## REQUIRED TASKS
1/ Could you lay out the plant-specimen entries from the line with "catalogue / barcode: US 2516513" up to and including the line with "country: Liberia" as a Markdown table with the columns Row and Entry line, leaving out any blank lines?
2/ Carry on the ext3 kernel bug thread from the point where it stops.

## DOCUMENT TEXT
Buffer I/O error on device sda1, logical block 1015856

Today or tomorrow i will plug in the disk in my other PC at a IDE port. There i
can check if is a hardware error (smartmontools don't work on my USB drive, but
the disk has smart features). If is not an hardware error i will try e2image
there. Georg
Comment 7 Theodore Tso 2006-05-31 06:37:52 UTC
Can you see if similar errors were in your system log before the "Problem
Description:kernel BUG at fs/ext3/namei.c:383!" kernel oops?   If there is, then
it looks like the problem has to do with the htree code being insufficiently
robust in the face of disk errors.   But I'd like to confirm this to be the case
if possible.

Thanks!!
Comment 8 Georg Funke 2006-05-31 07:32:04 UTC
No there aren't any similar errors in the log before. Next time i will test the
disk adapted to an IDE adapter.
Georg
Comment 9 Karl Koller 2006-08-30 12:49:49 UTC
I can reproduce this bug on a /tmp ext3-partition on my Gentoo-Box. It even 
occurs when booting with older Knoppix based Live-CDs based on kernel 2.6.x. 
The kernel stops and system is frozen. 
I only am able to access this filesystem via an old Knoppix-CD from 2004 
(LinuxTag 2004 DVD Release) based on kernel 2.4. With this release I am still 
able to acces and read all the files on the partition. I tried to repair it 
once with the e2fsck from e2fsprogs version 1.35. But with 2.6.x the bug is 
still reproducable.

## RECORDS SHOWN
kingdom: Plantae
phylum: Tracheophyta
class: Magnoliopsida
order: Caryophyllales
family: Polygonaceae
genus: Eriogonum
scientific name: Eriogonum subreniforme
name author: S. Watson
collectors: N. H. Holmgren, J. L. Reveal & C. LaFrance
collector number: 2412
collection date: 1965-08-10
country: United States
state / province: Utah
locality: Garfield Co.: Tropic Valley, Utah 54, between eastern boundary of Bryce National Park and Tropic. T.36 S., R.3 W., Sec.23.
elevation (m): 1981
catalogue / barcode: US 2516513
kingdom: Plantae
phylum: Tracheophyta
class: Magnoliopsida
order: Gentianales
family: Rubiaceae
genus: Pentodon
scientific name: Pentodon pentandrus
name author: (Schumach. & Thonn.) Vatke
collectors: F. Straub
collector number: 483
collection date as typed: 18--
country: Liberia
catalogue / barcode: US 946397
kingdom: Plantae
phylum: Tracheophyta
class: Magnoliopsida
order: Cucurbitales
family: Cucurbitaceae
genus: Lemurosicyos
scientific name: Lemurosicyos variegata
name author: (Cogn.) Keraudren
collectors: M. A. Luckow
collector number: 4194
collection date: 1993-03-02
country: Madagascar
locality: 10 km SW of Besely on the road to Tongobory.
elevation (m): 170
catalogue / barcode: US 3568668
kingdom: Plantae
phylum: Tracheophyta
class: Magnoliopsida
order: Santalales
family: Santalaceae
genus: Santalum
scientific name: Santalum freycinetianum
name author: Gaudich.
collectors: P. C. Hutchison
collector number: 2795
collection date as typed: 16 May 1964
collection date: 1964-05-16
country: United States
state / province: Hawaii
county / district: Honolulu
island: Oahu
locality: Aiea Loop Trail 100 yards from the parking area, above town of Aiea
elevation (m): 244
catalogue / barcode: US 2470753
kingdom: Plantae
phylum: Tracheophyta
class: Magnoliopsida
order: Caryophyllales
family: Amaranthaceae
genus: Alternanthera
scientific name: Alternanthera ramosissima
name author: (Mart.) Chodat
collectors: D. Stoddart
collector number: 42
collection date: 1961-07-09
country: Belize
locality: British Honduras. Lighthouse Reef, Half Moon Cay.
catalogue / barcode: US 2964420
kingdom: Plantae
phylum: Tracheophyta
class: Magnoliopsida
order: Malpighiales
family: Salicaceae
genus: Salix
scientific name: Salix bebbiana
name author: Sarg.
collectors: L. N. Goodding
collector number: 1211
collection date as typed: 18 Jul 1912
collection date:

## RESPONSE LIST
1/
| Row | Entry line |
|---|---|
| 1 | catalogue / barcode: US 2516513 |
| 2 | kingdom: Plantae |
| 3 | phylum: Tracheophyta |
| 4 | class: Magnoliopsida |
| 5 | order: Gentianales |
| 6 | family: Rubiaceae |
| 7 | genus: Pentodon |
| 8 | scientific name: Pentodon pentandrus |
| 9 | name author: (Schumach. & Thonn.) Vatke |
| 10 | collectors: F. Straub |
| 11 | collector number: 483 |
| 12 | collection date as typed: 18-- |
| 13 | country: Liberia |

2/
I'm able to provide an e2image, but it will be made with e2fsprogs version 
1.35 from February, 2004 since this is the one residing on the old 
Knoppix-DVD. If it helps, please contact me via email for getting the image 
and additional info that is needed. 
 
Comment 10 Theodore Tso 2006-08-30 15:54:34 UTC
Karl can you send me the e2image file.  Create it via a command line like this:

            e2image -r /dev/hda1 - | bzip2 > hda1.e2i.bz2

That would be very helpful!
Comment 11 Duane Griffin 2007-07-22 16:35:45 UTC
I've been looking at this following a bug report from a gentoo user:
http://bugs.gentoo.org/show_bug.cgi?id=183207

I've written a directory index corrupter utility that can reproduce the problem and a ext3 patch that I think fixes it. Please see the gentoo bug for more information. I'll send the patch upstream once I have confirmation that it fixes the reported problems.
Comment 12 Natalie Protasevich 2008-03-24 13:04:43 UTC
From the gentoo bug mentioned in #11, the patch has been tested and submitted.
Closing the bug, thanks.